Mayor Dave Hodgson, chair of England’s Economic Heartland (EEH) Strategic Transport Forum, said: “This is a welcome announcement that provides clarity to those planning for the region’s future between Oxford and Milton Keynes.

“As our transport strategy sets out, delivery of strategic schemes, including East West Rail and mass transit systems, such as those being developed in Cambridgeshire and Milton Keynes, alongside harnessing smart technologies and targeted investment in the road network, are all essential if we are to ensure economic growth while achieving net-zero emissions.

“Work on EEH’s Oxford to Milton Keynes connectivity study begins in March 2021. We will work with partners and Government to explore the connectivity needs of this important corridor and identify the solutions required to support sustainable growth for the long term.”

Rob Hopwood, planning partner at Bidwells, added: “I welcome the government’s decision to cancel the Oxford to Cambridge expressway.

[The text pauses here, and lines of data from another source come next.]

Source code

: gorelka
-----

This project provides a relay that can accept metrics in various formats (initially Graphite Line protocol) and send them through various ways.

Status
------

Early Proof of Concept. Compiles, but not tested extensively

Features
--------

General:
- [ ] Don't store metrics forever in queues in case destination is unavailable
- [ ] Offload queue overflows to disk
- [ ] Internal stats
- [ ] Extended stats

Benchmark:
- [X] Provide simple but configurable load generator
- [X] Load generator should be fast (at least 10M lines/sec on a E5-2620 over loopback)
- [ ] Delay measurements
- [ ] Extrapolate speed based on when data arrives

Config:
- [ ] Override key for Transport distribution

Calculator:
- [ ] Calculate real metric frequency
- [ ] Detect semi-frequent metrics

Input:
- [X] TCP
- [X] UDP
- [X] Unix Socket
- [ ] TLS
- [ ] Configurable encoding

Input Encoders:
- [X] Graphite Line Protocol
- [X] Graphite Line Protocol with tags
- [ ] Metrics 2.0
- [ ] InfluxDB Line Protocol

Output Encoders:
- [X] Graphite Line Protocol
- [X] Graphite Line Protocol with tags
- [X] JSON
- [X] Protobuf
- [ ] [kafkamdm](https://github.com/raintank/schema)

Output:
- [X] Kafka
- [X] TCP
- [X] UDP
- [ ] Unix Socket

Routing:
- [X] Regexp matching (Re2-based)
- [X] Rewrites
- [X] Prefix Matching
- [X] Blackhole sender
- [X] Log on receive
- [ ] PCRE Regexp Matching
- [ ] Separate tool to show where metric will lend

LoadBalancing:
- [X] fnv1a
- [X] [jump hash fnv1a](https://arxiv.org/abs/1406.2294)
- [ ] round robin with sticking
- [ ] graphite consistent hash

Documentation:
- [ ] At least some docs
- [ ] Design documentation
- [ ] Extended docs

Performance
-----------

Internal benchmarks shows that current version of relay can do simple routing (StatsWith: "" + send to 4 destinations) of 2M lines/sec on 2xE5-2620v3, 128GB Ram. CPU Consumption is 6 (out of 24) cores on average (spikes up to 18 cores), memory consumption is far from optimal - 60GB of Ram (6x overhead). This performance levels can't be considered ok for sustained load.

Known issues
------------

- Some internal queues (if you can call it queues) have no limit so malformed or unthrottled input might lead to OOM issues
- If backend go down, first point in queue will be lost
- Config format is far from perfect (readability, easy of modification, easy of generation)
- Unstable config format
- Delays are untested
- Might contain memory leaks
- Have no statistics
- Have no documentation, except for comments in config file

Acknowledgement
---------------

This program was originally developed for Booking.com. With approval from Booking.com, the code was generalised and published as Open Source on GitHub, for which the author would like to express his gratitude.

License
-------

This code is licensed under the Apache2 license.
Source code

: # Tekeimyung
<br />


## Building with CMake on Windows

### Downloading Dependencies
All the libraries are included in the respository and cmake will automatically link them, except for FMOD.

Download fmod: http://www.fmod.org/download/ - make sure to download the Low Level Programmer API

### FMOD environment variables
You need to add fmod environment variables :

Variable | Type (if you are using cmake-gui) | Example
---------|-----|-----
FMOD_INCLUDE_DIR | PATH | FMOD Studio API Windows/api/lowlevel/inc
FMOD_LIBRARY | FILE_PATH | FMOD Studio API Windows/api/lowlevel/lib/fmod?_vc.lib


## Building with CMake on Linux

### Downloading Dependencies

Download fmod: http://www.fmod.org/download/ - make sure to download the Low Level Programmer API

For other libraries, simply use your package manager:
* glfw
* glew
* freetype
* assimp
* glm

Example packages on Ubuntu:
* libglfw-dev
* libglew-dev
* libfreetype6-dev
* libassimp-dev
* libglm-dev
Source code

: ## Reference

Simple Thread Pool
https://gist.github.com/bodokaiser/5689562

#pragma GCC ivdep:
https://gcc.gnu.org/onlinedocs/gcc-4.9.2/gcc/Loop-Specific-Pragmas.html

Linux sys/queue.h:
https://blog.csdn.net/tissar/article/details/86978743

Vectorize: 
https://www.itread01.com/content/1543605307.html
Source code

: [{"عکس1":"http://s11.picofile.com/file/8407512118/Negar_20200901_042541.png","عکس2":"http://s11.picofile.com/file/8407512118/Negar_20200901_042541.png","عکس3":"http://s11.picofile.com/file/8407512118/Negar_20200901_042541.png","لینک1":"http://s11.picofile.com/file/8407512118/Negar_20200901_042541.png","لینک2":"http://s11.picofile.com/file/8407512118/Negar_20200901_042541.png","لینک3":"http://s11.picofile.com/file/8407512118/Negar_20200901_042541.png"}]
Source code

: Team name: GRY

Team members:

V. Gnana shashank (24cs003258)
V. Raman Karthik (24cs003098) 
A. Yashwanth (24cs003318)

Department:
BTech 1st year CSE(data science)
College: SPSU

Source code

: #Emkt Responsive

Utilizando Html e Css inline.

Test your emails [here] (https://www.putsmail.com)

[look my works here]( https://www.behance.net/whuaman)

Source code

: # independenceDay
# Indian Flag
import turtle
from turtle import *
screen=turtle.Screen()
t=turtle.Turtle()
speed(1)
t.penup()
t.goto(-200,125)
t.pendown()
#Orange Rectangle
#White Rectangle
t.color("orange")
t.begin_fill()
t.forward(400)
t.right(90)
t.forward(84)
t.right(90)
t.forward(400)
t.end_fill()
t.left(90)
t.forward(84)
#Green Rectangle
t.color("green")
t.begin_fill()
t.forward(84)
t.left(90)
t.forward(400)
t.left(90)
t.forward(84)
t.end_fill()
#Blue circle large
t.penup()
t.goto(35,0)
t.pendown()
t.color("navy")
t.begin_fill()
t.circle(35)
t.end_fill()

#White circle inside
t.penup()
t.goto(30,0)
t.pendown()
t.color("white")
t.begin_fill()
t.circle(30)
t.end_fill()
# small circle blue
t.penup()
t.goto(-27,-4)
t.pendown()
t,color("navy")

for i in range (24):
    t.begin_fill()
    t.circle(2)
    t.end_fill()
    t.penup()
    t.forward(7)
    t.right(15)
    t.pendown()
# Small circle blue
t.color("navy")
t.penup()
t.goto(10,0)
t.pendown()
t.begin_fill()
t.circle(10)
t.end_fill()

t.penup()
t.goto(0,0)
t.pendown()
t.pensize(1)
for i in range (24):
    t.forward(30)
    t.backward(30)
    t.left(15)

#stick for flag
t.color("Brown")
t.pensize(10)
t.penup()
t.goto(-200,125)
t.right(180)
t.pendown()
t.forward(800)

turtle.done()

The road link was never an essential ingredient for economic growth and the Varsity Rail line will now let the train take the strain.

“Rail investment is the answer we’re looking for, not road. The prospect of building miles of concrete through the Oxfordshire countryside to support carbon-emitting vehicles, at a cost of £3.5bn to the taxpayer, is just not compatible with a carbon negative future, and I’m sure we will see a highly sustainable future planned for in Government’s recently announced spatial framework for the Arc.”


  1. A disastrous decision. So now if a company wants to make an HGV or transit delivery to multiple destinations along the Oxford-Cambridge arc, or if you want to visit a Cambridge or Oxford science park or similar address for business reasons (highly unlikely to be near the railway stations, which were built in the nineteenth century), we will still have to chug along what is a terribly slow chop-and-change cross-country route.

    And for all the talk about “mass transit”, there’s highly unlikely to be any public transport from the railway stations to the diverse locations of modern businesses around the peripheries of these cities, so visitors by rail will be forced to mess around at either end getting multiple expensive taxis, on top of an expensive rail fare. Passenger railways are designed for mass commuting into city centres, or leisure travel. They are hopeless for business and multiple point-to-point visits, and for business-related deliveries. Why force people in the Cambridge-Oxford arc, who will remain dependent on the private car for the vast majority of commuting and private journeys for the foreseeable future, to use the train just because they want to travel east-west?

    It will take at least 10 years to build the railway, and even if the trains are electric-powered, private vehicles will increasingly be too, so that knocks out the “cars are evil carbon-emitters, trains are not” argument. I think we will come bitterly to regret forcing people into slow and expensive train/taxi journeys compared with the point-to-point efficiency and convenience of the car, all because of the green “force everyone onto public transport, irrespective of the cost in time and money for themselves and their businesses” dogmas of today’s planners.